As an organization, you run the risk of being held accountable for not preventing money laundering. You can manage this risk by putting sufficient effort into your CDD research and transaction monitoring. An important precondition is for analysts to be well aware of the cryptocurrency risks. They also must apprehend the money laundering typologies related to the purchase and sale of cryptocurrency. For example, training from a compliance officer can help increase knowledge of money laundering typologies and awareness of these risks.

Or is it easier and/or better to ban customers who carry out transactions with cryptocurrency? From a commercial perspective, it may be a shame to exclude these customers just for that reason. These customers can yield a lot through knowledge sharing, which you can use to develop new products and improve old ones. Furthermore, banning these clients is also not a future-proof solution. The use of cryptocurrency provides new insights into new payment methods. It is expected that its use will only increase in the future. Understanding this payment system is therefore becoming increasingly essential. Cryptocurrency offers your organization an opportunity to anticipate these new payment methods directly. Believing that compliance means being integral and acting with integrity. It is also more future-proof to properly set up CDD research and transaction monitoring related to new payment methods. Sufficient expertise is now available. Of course, we can help to unburden organizations in this area.

Crypto exchange companies fall under DNB regulation

We currently notice that it is difficult for crypto exchange companies to open a bank account in the Netherlands. Banks are reluctant to provide services to these parties given the requirements under the Dutch Anti-Money Laundering and Anti-Terrorist Financing Act [Wet ter voorkoming van witwassen en financieren van terrorisme]. They want to avoid becoming part of a money-laundering scheme. Meanwhile, the crypto exchange companies themselves are now also subject to DNB regulation, which means that they are obliged to register with DNB, conduct customer due diligence, monitor transactions and report to the FIU. This does not alter the fact that a bank must also continue to carry out careful CDD research and transaction monitoring.

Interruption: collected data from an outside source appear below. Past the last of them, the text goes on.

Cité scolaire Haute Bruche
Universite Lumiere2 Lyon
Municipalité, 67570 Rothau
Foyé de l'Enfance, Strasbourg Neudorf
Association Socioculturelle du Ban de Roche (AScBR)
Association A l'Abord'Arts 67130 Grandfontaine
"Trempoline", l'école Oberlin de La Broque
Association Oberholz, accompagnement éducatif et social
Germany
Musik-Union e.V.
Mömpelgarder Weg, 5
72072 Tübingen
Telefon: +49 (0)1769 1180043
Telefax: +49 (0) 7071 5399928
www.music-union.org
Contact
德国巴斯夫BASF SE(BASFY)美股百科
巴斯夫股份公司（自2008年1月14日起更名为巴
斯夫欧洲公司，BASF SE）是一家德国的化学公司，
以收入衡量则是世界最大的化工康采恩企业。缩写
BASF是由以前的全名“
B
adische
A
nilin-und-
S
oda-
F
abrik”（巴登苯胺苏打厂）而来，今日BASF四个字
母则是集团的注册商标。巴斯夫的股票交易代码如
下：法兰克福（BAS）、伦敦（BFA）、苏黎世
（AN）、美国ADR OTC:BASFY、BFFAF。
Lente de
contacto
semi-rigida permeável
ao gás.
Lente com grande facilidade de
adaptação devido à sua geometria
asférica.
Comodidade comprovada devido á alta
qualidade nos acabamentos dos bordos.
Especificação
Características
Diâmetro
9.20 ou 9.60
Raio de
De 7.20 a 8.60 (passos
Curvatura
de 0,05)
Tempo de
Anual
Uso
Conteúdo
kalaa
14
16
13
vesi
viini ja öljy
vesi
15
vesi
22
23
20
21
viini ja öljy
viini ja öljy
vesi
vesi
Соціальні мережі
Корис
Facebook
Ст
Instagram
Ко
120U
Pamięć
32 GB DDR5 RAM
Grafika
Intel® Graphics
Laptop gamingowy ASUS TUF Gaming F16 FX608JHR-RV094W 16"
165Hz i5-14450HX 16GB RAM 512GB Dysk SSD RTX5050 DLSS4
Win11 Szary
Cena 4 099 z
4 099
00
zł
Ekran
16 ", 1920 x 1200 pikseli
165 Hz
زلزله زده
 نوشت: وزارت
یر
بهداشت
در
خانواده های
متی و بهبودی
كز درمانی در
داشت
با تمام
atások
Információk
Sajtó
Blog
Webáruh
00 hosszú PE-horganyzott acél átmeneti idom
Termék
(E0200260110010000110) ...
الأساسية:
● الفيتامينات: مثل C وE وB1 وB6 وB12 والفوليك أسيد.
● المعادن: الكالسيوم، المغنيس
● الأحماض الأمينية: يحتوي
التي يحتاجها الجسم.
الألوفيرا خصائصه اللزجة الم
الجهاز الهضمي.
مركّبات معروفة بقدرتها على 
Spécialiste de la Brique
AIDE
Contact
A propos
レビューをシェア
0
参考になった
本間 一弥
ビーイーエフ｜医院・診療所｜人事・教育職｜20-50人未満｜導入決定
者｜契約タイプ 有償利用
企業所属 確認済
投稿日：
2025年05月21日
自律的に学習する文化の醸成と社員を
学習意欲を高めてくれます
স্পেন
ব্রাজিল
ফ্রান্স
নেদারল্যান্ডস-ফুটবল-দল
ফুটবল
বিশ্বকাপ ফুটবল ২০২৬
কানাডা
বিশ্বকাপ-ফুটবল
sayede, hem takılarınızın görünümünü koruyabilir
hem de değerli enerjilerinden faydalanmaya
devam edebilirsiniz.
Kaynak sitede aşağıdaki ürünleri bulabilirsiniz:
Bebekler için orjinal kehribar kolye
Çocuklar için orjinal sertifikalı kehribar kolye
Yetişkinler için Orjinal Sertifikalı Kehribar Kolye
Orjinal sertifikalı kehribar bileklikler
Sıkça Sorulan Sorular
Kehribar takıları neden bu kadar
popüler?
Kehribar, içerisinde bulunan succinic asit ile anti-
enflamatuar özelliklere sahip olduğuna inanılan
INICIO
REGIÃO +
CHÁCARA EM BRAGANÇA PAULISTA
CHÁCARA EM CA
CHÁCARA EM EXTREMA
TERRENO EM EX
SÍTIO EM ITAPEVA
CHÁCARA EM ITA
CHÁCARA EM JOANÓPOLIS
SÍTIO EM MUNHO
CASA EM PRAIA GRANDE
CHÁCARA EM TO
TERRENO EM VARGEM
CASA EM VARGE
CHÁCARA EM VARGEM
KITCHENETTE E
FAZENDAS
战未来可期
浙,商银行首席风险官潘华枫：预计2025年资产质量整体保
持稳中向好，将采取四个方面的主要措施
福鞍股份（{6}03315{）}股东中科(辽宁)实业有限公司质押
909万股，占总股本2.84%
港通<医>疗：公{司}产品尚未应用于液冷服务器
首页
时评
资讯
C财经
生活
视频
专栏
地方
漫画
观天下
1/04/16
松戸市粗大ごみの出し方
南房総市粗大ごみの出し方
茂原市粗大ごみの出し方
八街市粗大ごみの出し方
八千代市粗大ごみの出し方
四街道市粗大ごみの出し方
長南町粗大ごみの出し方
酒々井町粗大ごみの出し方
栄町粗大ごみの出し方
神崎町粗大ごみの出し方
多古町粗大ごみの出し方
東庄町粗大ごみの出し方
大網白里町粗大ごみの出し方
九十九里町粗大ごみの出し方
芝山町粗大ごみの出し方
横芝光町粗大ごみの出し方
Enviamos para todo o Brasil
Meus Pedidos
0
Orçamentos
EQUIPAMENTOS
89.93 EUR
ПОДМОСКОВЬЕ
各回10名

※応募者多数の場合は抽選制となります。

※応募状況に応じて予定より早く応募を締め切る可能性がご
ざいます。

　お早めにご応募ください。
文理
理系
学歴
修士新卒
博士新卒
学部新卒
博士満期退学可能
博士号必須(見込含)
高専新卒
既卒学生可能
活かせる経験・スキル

Ensuring that CDD research and transaction monitoring are in order in relation to the use of cryptocurrencies is important to prevent your organization from suffering reputational or financial damage. It is not about banning cryptocurrencies but rather setting up your organization with the right policies, processes, and procedures what will future-proof your business. With the right tools and resources, you can sufficiently mitigate cryptocurrency risks. Stay critical, however, because the required monitoring turns these customers into intensive customers.